What you need to do
Below are records; from the line containing "toy house: present" through the very last line, output each line exactly. No pictures.

(Items from a data source)
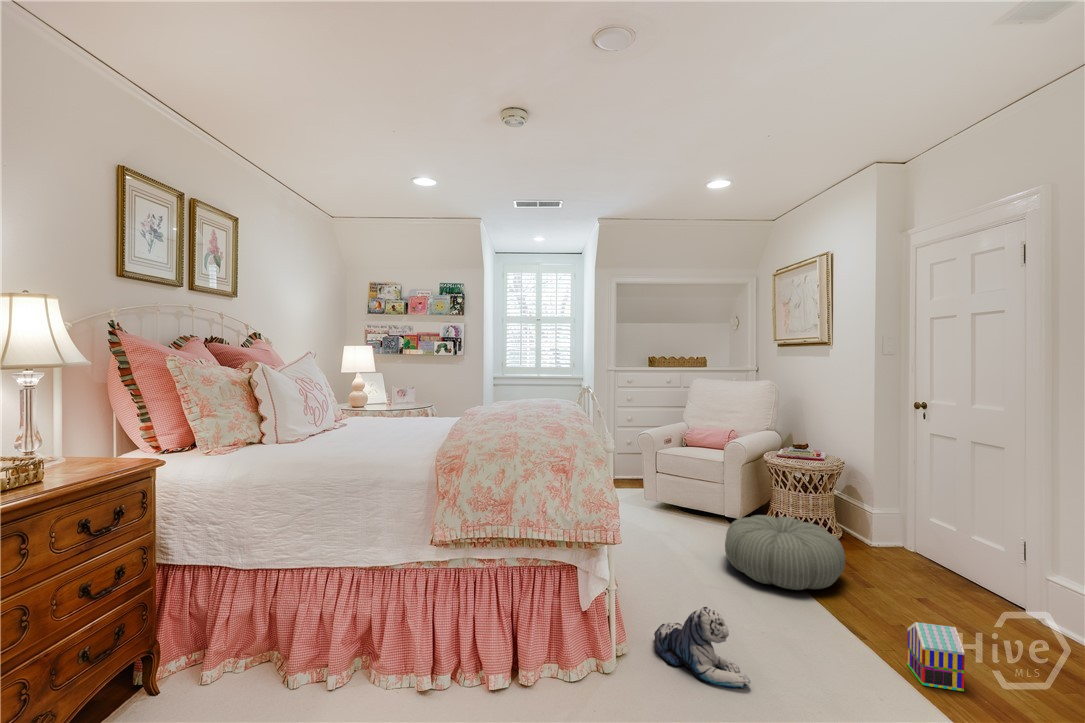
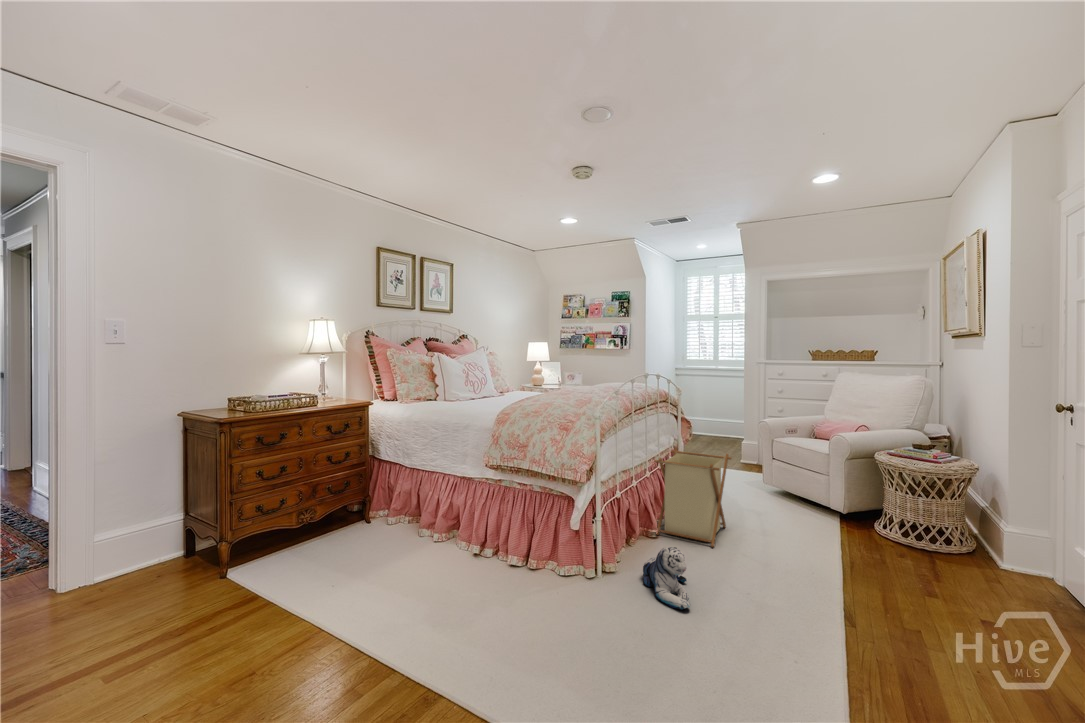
laundry basket: none [599,473,682,586] -> present [654,448,731,547]
pouf: present [725,515,845,590] -> none [777,505,903,578]
toy house: present [907,622,965,691] -> none [858,600,907,672]

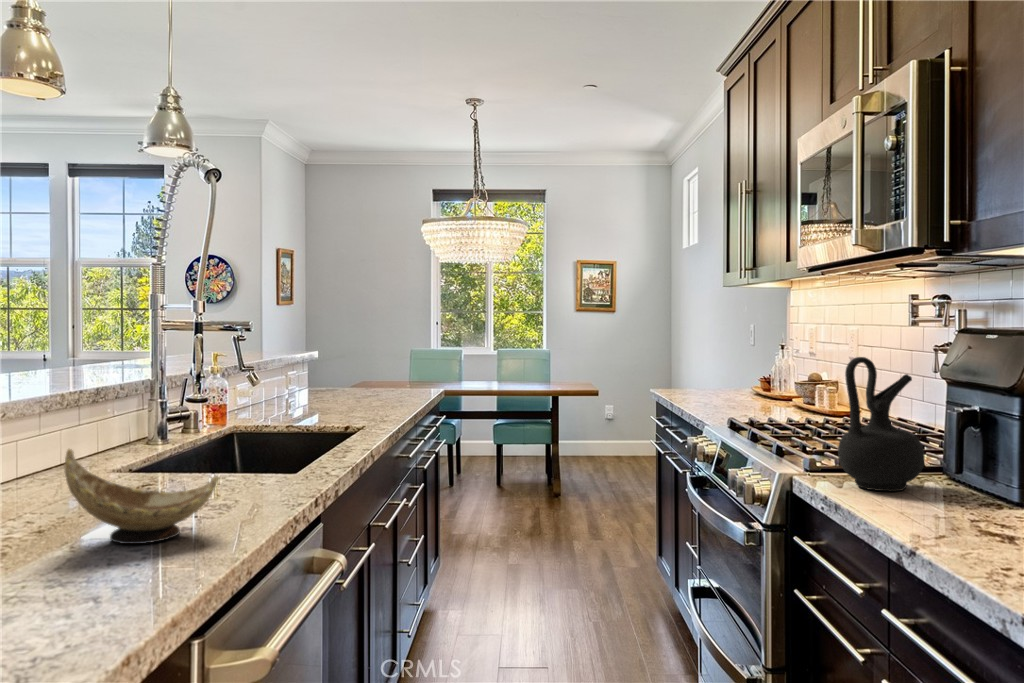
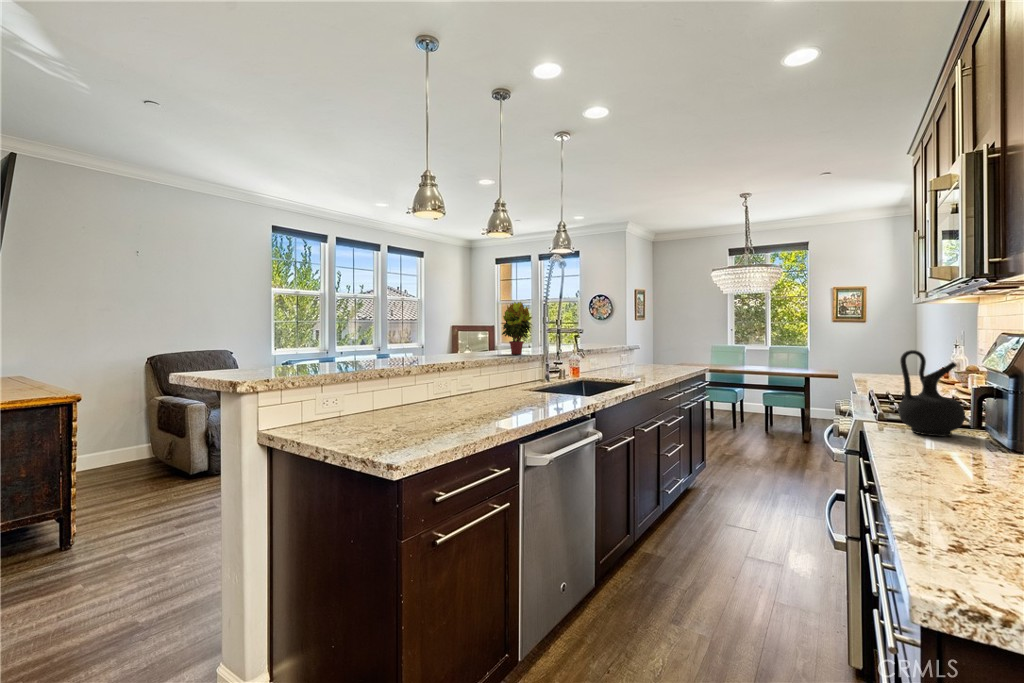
potted plant: none [29,257,123,383] -> present [502,302,532,354]
decorative bowl: present [65,449,218,544] -> none [490,375,543,413]

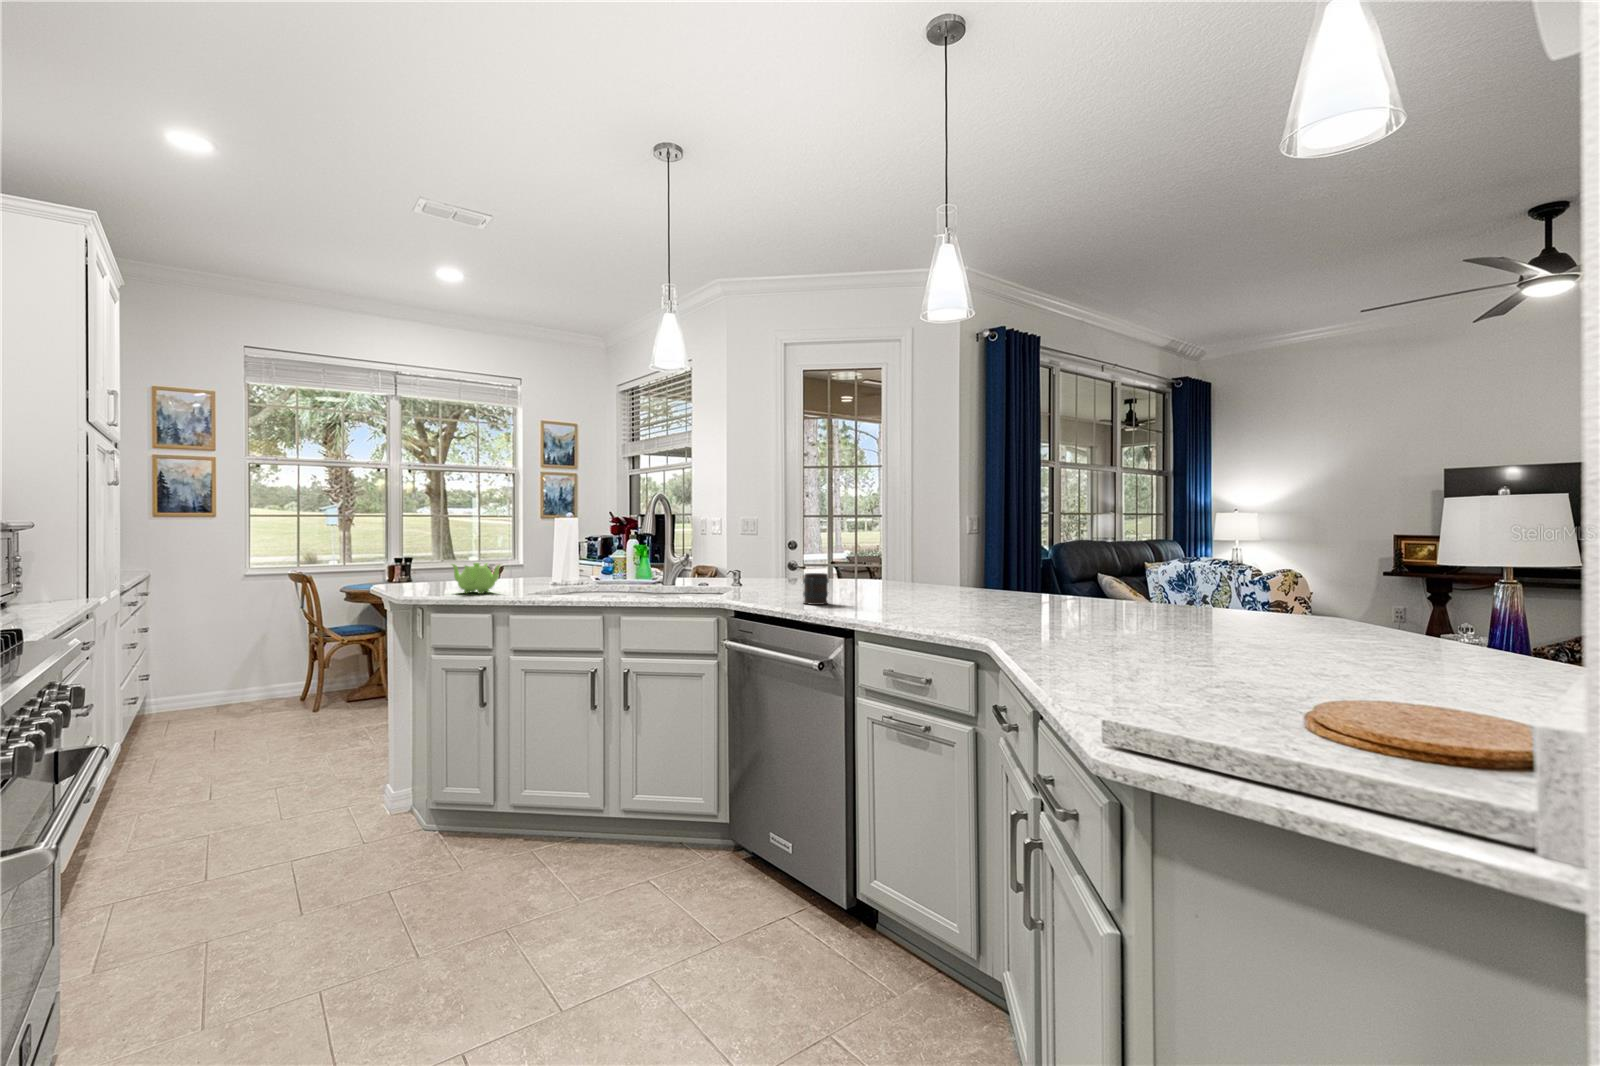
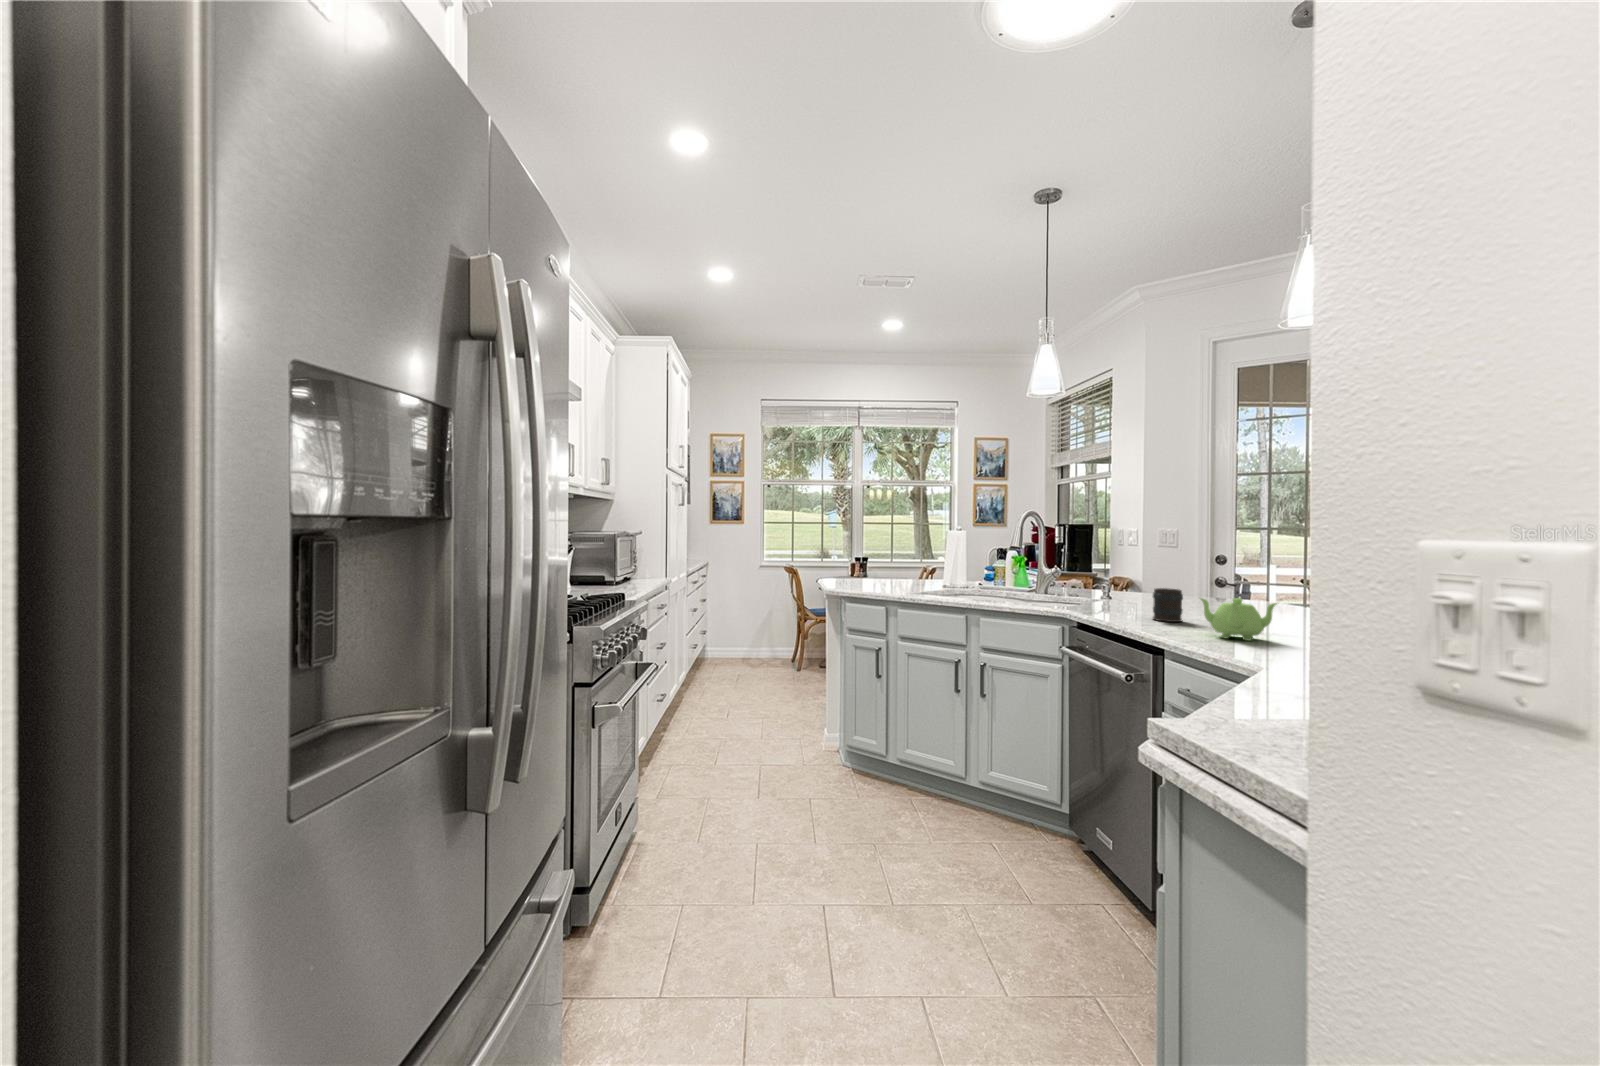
teapot: present [452,563,501,593] -> present [1199,597,1277,641]

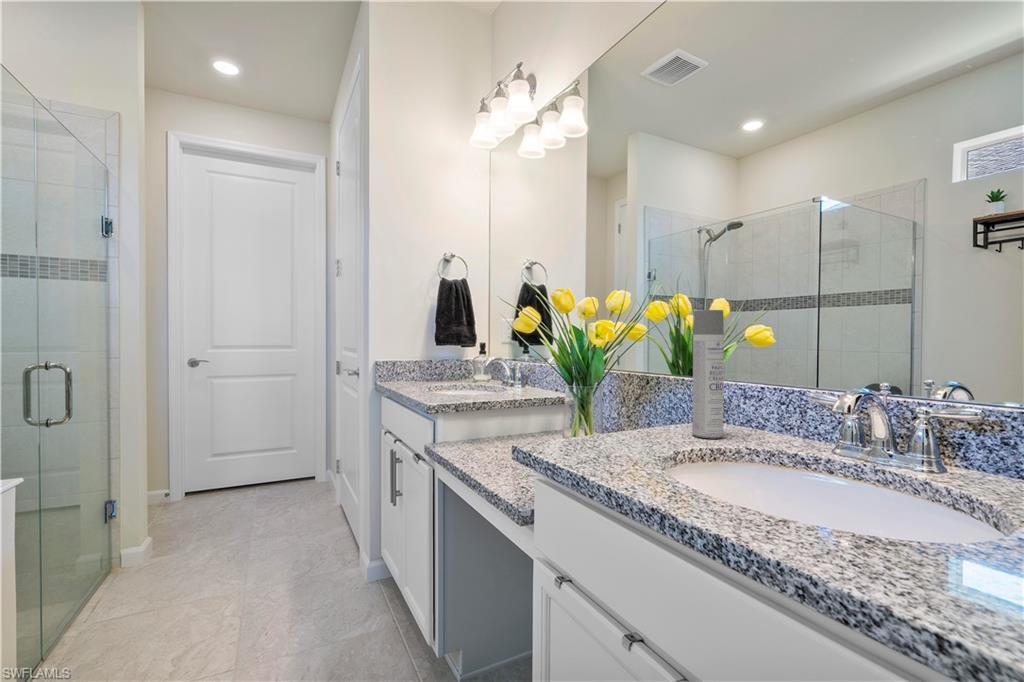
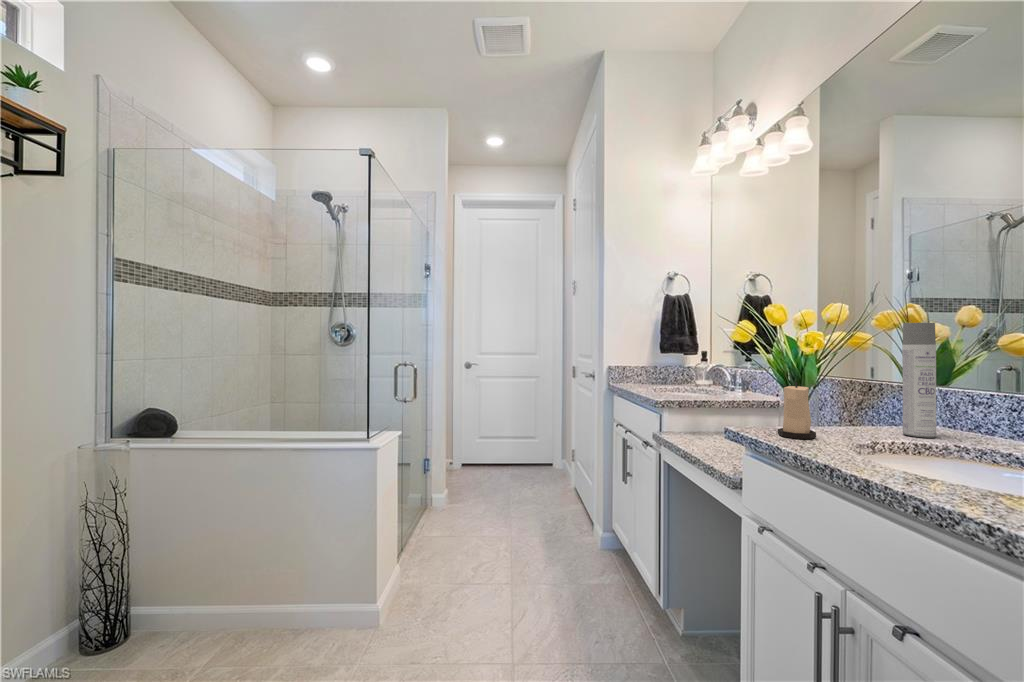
candle: none [575,382,618,457] -> present [778,382,816,439]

Response
toy house: present [907,622,965,691] -> none [858,600,907,672]

potted plant: none [29,257,123,383] -> present [502,302,532,354]
decorative bowl: present [65,449,218,544] -> none [490,375,543,413]

teapot: present [452,563,501,593] -> present [1199,597,1277,641]

candle: none [575,382,618,457] -> present [778,382,816,439]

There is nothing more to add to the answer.